According to this article, CMA affects two per cent of infants up to the age of four in the UK. Also, about half of them have the non-IgE or “delayed” allergy strain. This means that the symptoms do not show until after 2 hours or more and it could be days later. In addition, its symptoms can vary from mild, moderate to severe. As explained here, in the case of non-IgE the symptoms of atopic dermatitis, pruritus (itchiness), irritability, constipation or diarrhoea can be treatment resistant. Very often these symptoms get confused with other conditions. In the case of my son Diego who suffers from CMA, the diagnosis didn’t come until he was 14 months old through a skin prick test. My son also had a blood test when he was about 10 months old, however, that test came out negative. In our case, the community dermatologist decided to discharge my son based on this result. Soon after this result and after the failure to find the cause of his eczema, when Diego was about 10 months old I decided to stop having dairy, then later I stopped having eggs as well and I saw a huge improvement weeks after giving up both dairy and eggs. Actually, by the time the skin prick test result came back, it just confirmed to us what we highly suspected.

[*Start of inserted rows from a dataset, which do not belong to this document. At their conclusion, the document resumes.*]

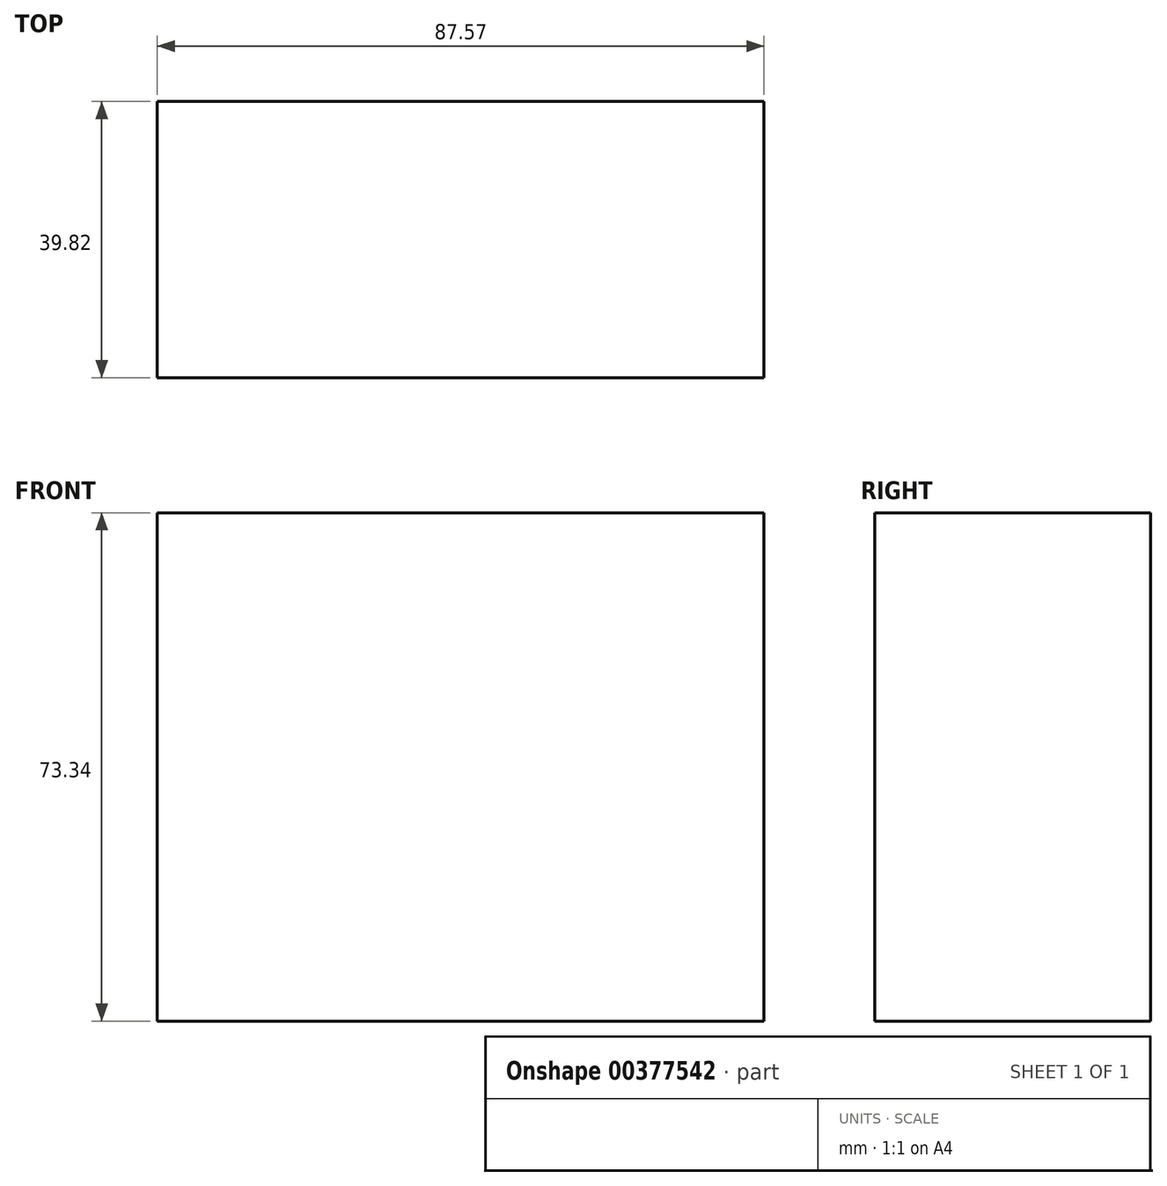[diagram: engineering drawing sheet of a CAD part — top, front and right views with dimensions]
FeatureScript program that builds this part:
annotation { "Feature Type Name" : "Feature", "Feature Type Description" : "" }
export const myFeature = defineFeature(function(context is Context, id is Id, definition is map)
    precondition{}
    {
        {
            var Q0;
            Q0=qCreatedBy(makeId("Front.planeOp"),FACE);
            var sketch = newSketch(context, id + "F0", { "sketchPlane" : qUnion([Q0])});
            skLineSegment(sketch, "E0.bottom", {"start": v(48.89, 0) * mm, "end": v(-38.68, 0) * mm});
            skLineSegment(sketch, "E0.top", {"start": v(48.89, 73.34) * mm, "end": v(-38.68, 73.34) * mm});
            skLineSegment(sketch, "E0.left", {"start": v(48.89, 0) * mm, "end": v(48.89, 73.34) * mm});
            skLineSegment(sketch, "E0.right", {"start": v(-38.68, 0) * mm, "end": v(-38.68, 73.34) * mm});
            skSolve(sketch);
        }
        {
            var Q0;
            Q0 = qSketchRegion(id + "F0", true);
            extrude(context, id + "F1", {"entities" : qUnion([Q0]), "depth" : 39.82 * mm});
        }
    });
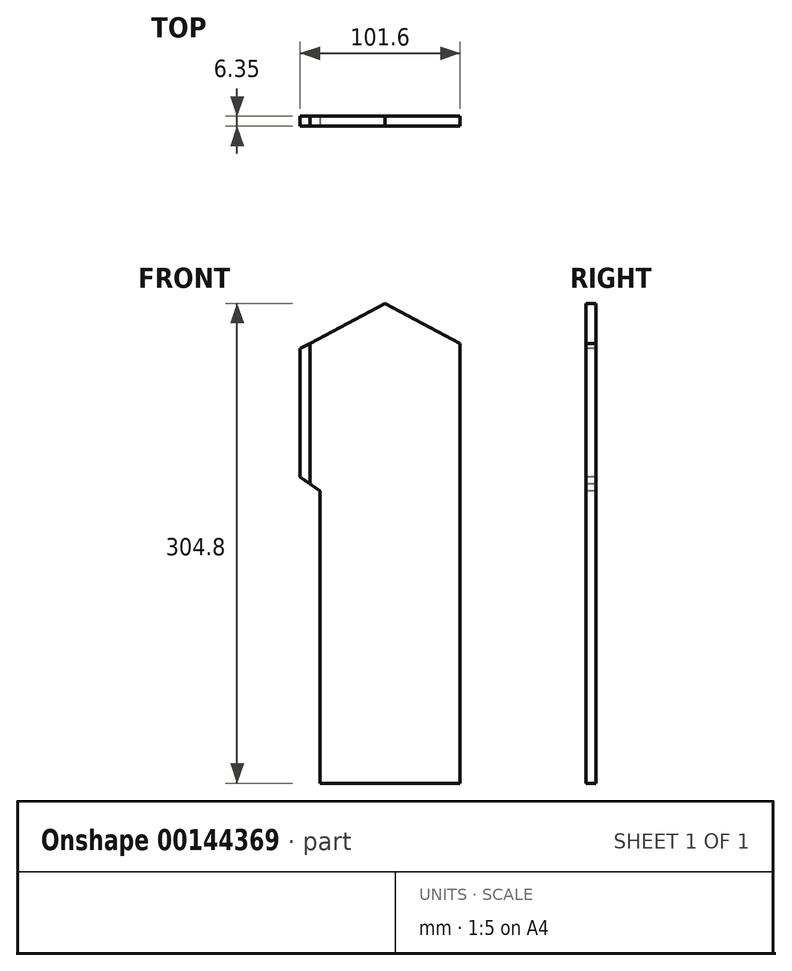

However, the diagnosis from our GPs was always infant eczema and I actually remember asking a doctor whether I should change our diet and the doctor said to me “continue eating what you are eating”. A milk allergy test only came after months of visits and treatment trials that were not working and us trying by ourselves a new diet (following a plant-based diet in our case).
In fact, my idea when creating this blog was to help parents like me that find themselves in the situation of raising a baby with allergies. I know how overwhelming it can be at first, just thinking where your baby / toddler will get calcium from, what can I use instead of cheese on his toast and so on. However, for me this experience was a blessing because it took me down a path I wanted to walk and also encouraged me to carry out research and awaken my passion and interest.
In addition to oat milk, Diego also drinks other plant-based milks.